## What is asked
A - From the article about Warren Buffett's Dow forecast, list every way it says people on the Forbes list of richest Americans made their money.
B - Extend the article about Warren Buffett's Dow forecast with a few more sentences that follow on from its final line.

## Quoted text
================================

Lost amid the hoopla of Warren Buffett’s prediction this week that the Dow Jones Industrial Average would top 1,000,000 was a comment that traders shouldn’t miss.
Yes, the Oracle of Omaha said the Dow would hit 1 million.
That might seem impossible with the benchmark standing near record-high levels at roughly 22,350, but Buffett gave the Dow 100 years to get there. That’s a crazy gain of 4,500 percent, but the Oracle of Omaha actually is making it easy on the index because the Dow would only have to deliver a compound annual return of 3.87 percent.
“That is not a ridiculous forecast at all, if you do the math on it,” Buffett said at a New York event commemorating the 100th anniversary of Forbes magazine. “It’s an amazing country we live in.”
Buffett’s larger point was that he would bet on America, now and for the foreseeable future.
But in the talk, a smaller point he made that was mostly ignored is the one that stands out to me.
Buffett currently ranks second on the Forbes list of the richest people in the U.S., with a net worth estimated at $78 billion. He noted that over the years, about 1,500 different people have made the Forbes list of richest Americans. Some are entrepreneurs, others made their money in real estate or the stock market.
“But the one thing you don’t see in those 1,500 names,” Buffett said, “you don’t see any short sellers.”
To be honest, there are no stock traders on the Forbes rich list either. I’m certainly not going to make it.
But you don’t have to be among the country’s richest people to be a successful trader; you do have to remember that it’s hard to make yourself wealthy betting against the market.

================================

## Provided material
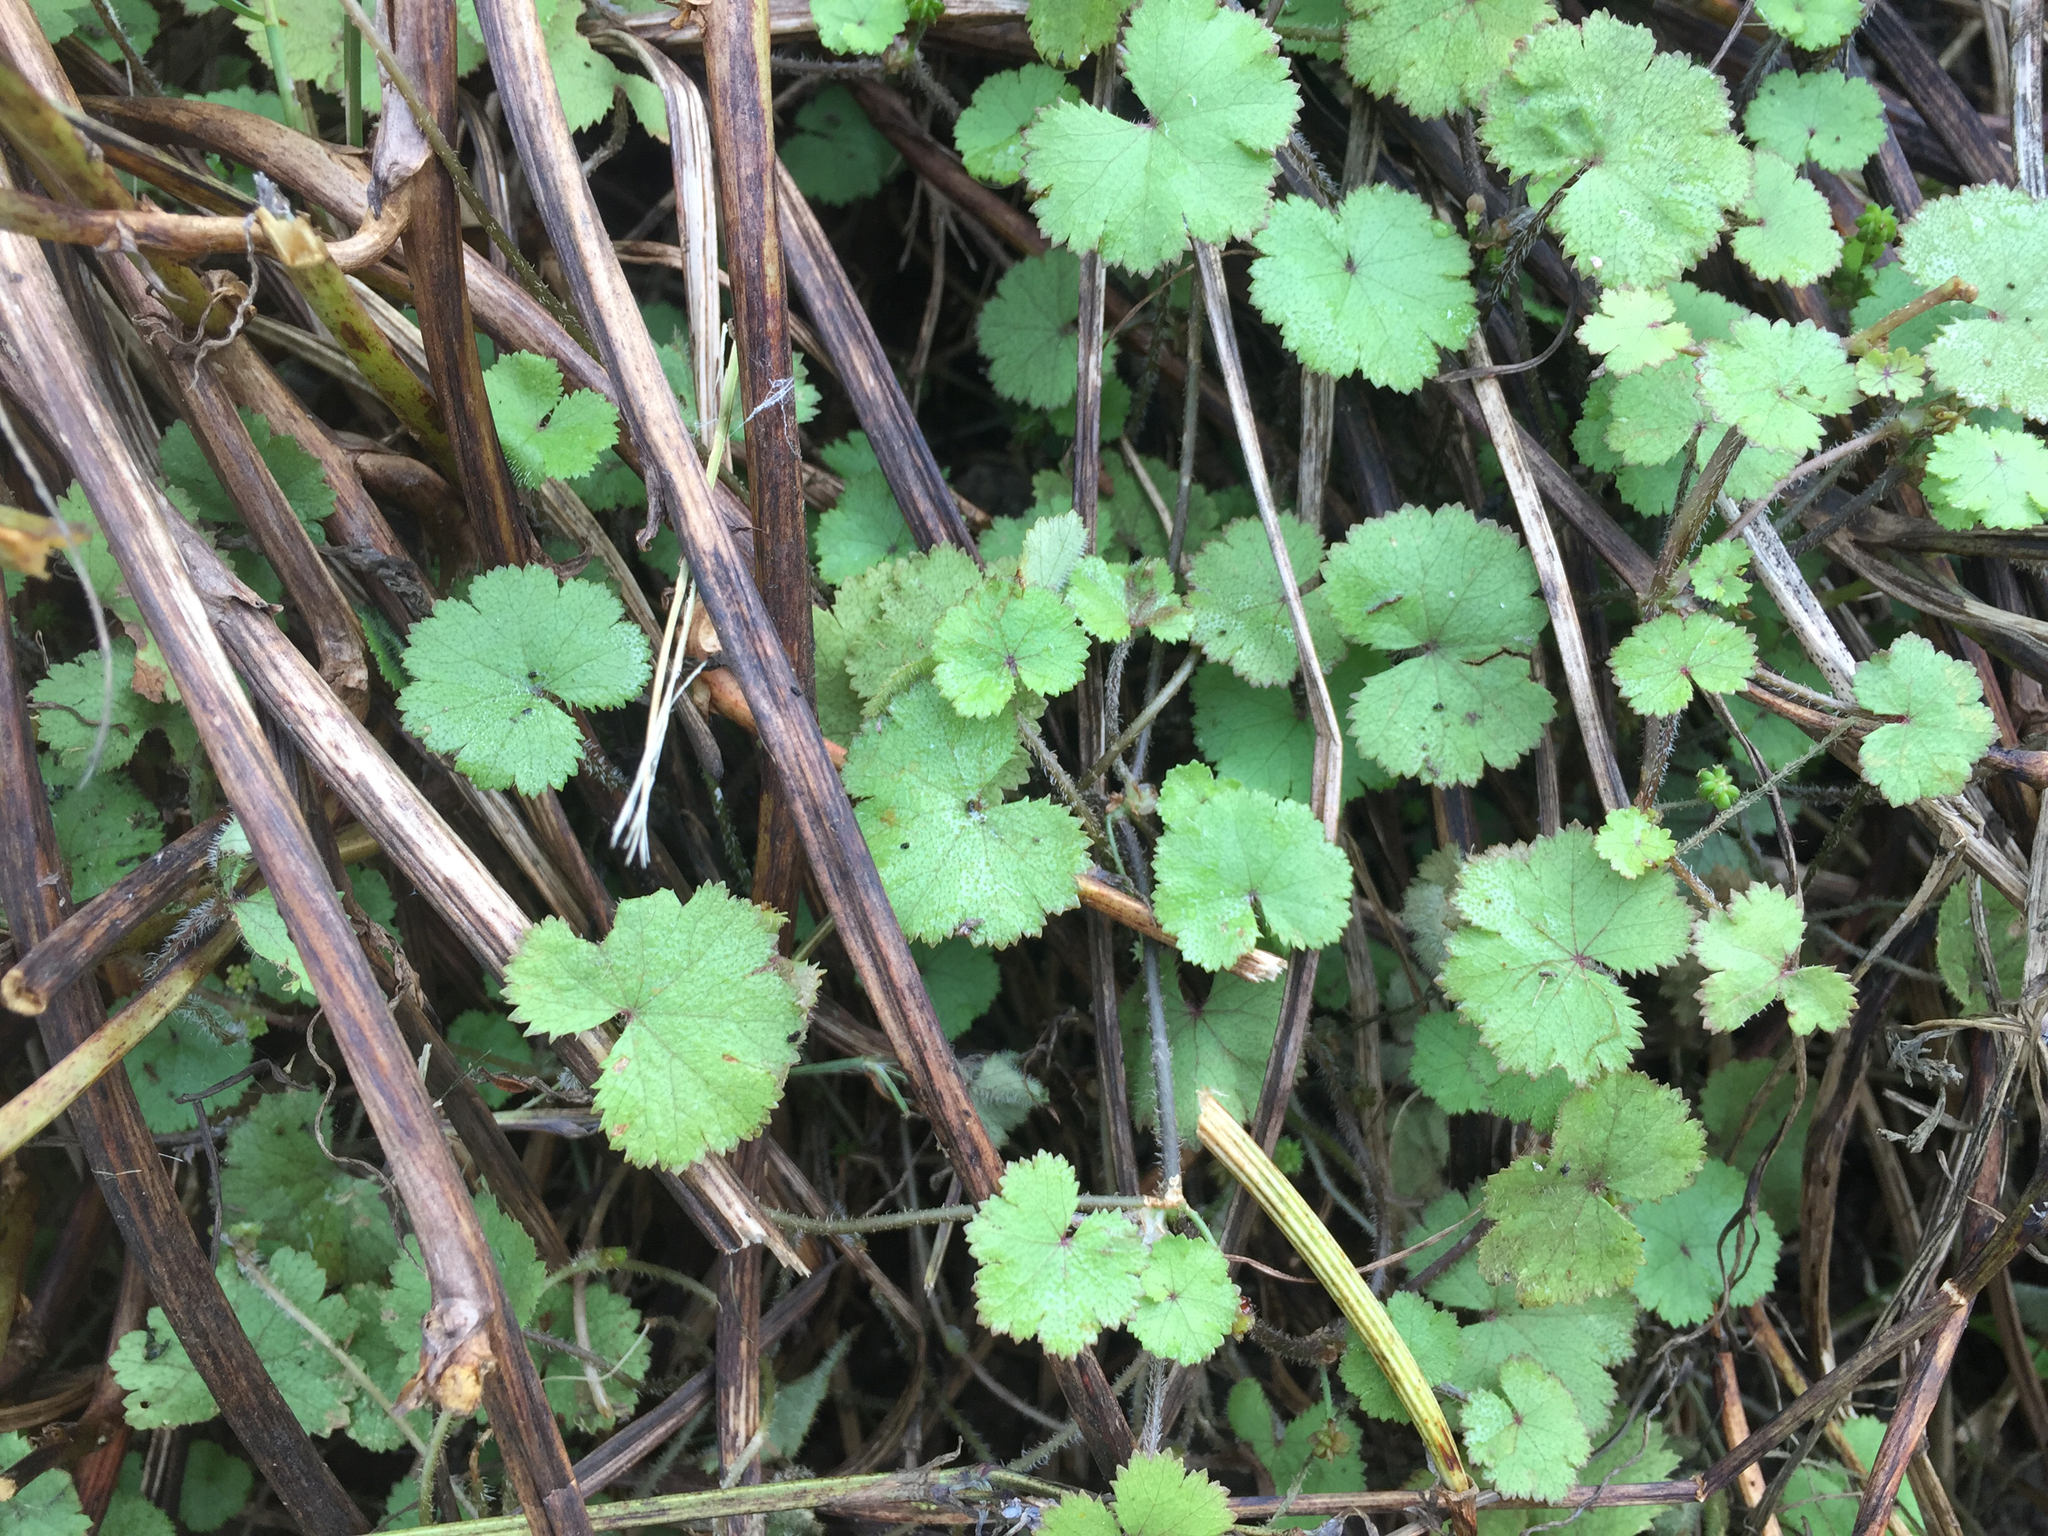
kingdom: Plantae
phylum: Tracheophyta
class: Magnoliopsida
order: Apiales
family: Araliaceae
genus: Hydrocotyle
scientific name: Hydrocotyle moschata
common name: Hairy pennywort
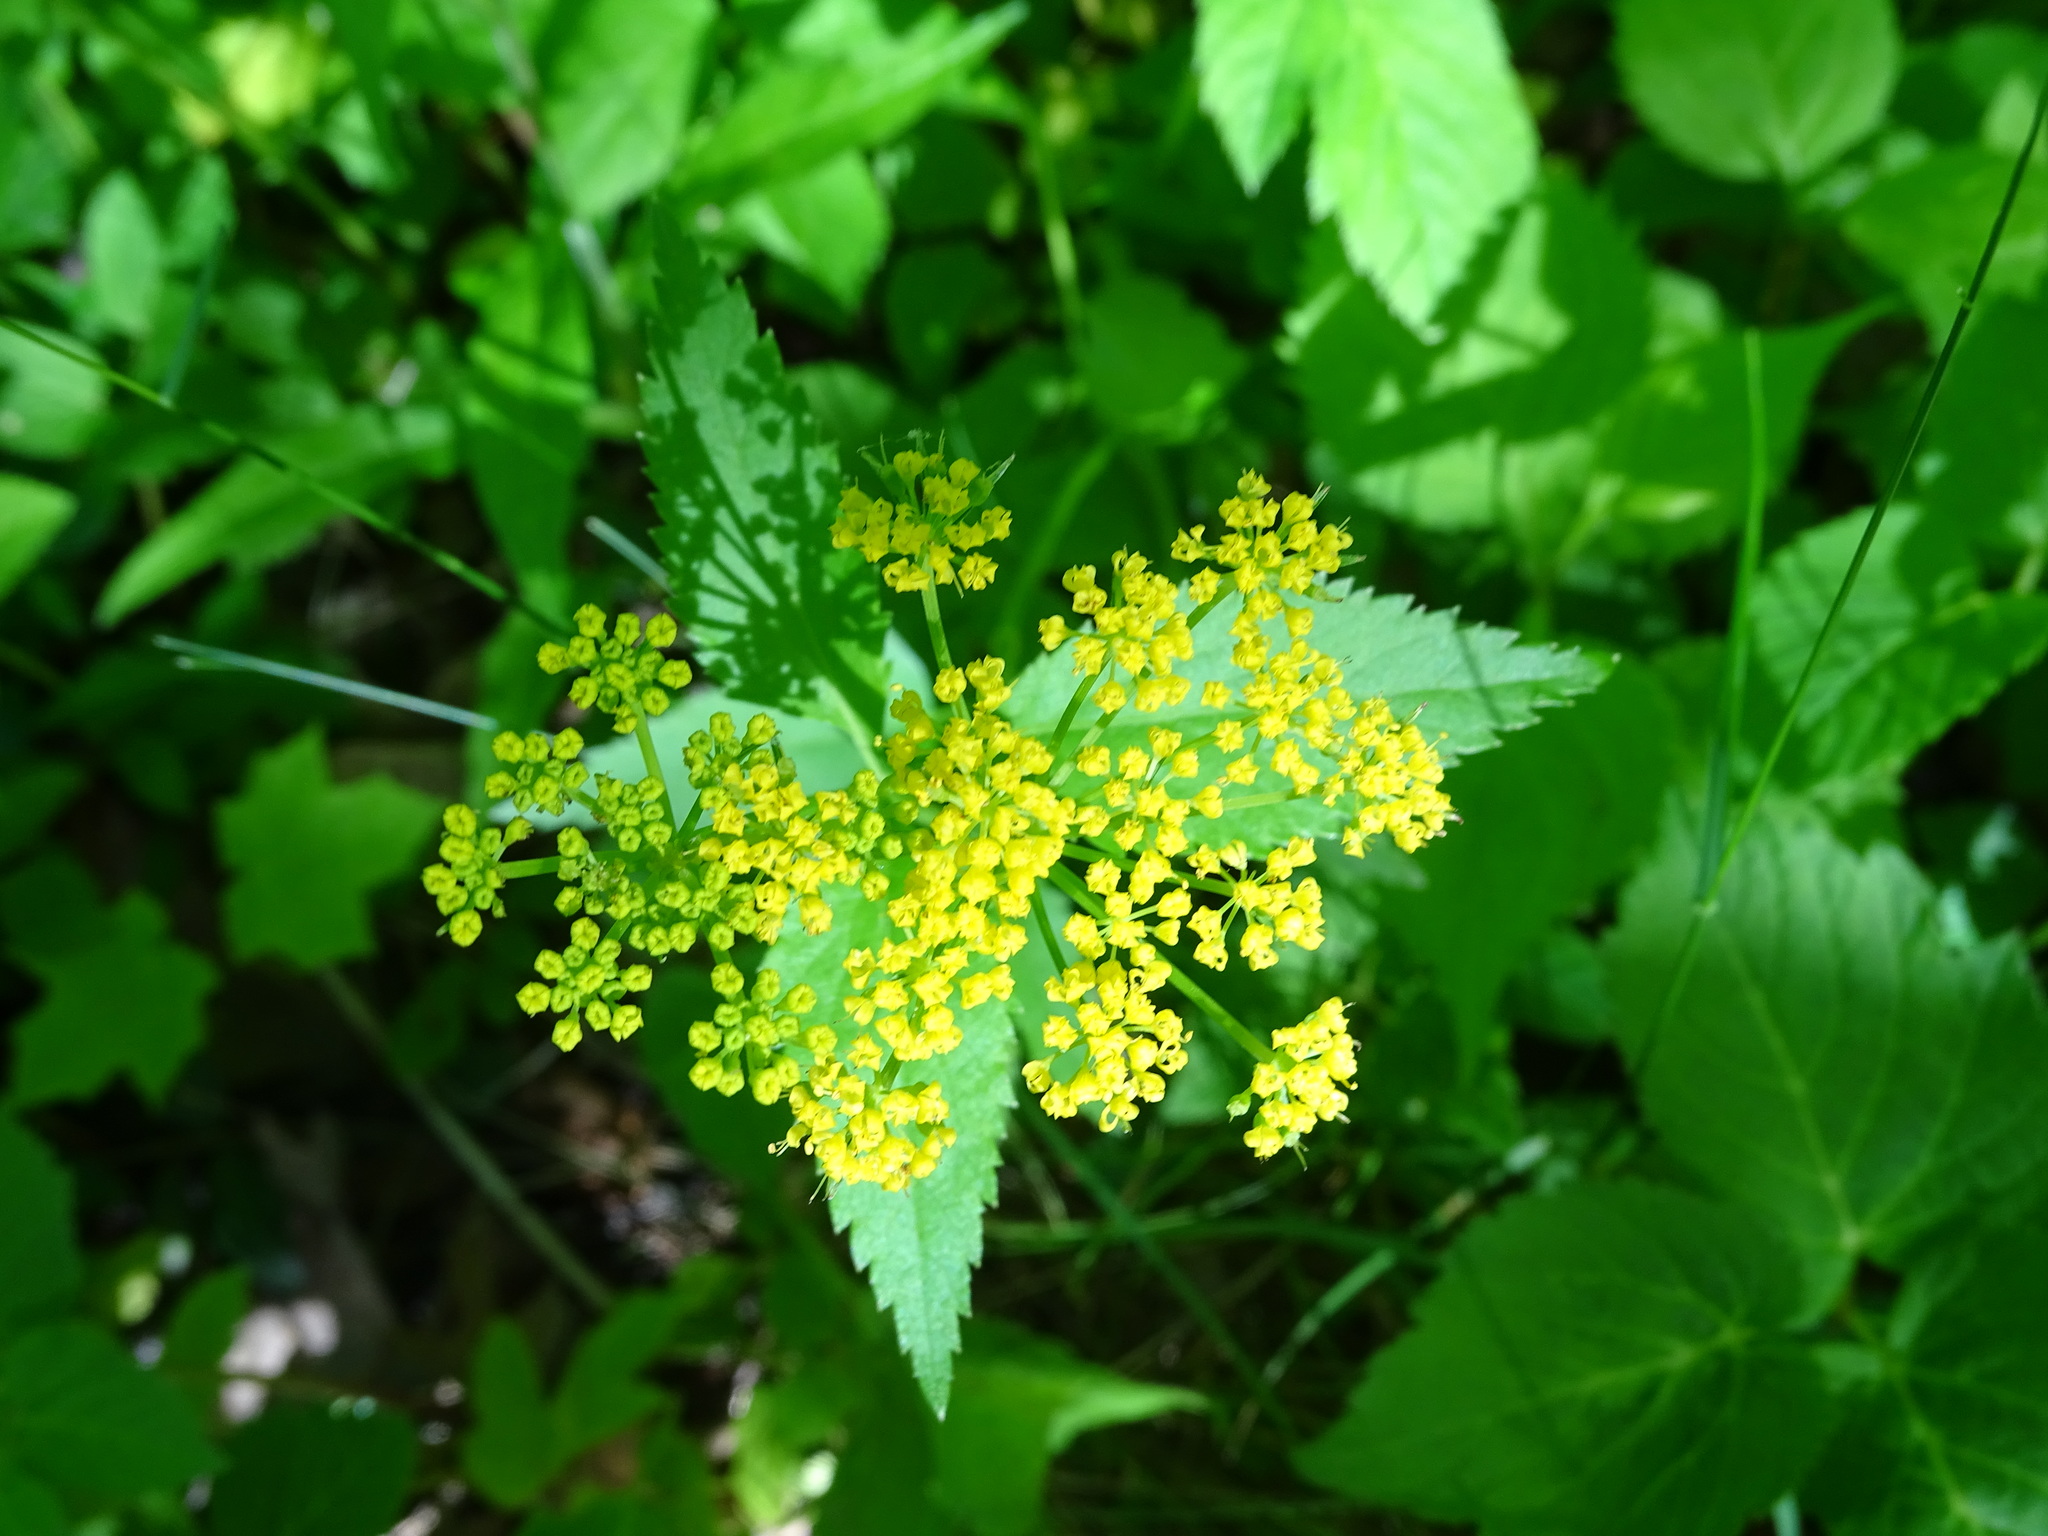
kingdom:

================================

## Outputs by task
A -
- As entrepreneurs
- In real estate
- In the stock market

B -
As a long-term investor, you can’t argue the direction of the market. It’s going up, and I wouldn’t bet against Buffett’s call of 1 million happening before 2117.
But as a swing trader, your job is to outperform the market over those short stretches, and going whatever direction the market tells me to go in the short-term makes sense.
That means there are times when you go short or you bet against the market, but do it knowing that the long trend is working against you; you’re extra careful because no matter how good a short set-up looks, it is still swimming against the long-term tide.
Warren Buffett is practically a god to long-term investors, but swing traders can learn from him too. And if all you learn from his latest talk is that shorting the market will be hard – for the rest of your life – it’s a reminder worth thinking about the next time you want to place a short-term bet against the market and the country that Buffett loves so much.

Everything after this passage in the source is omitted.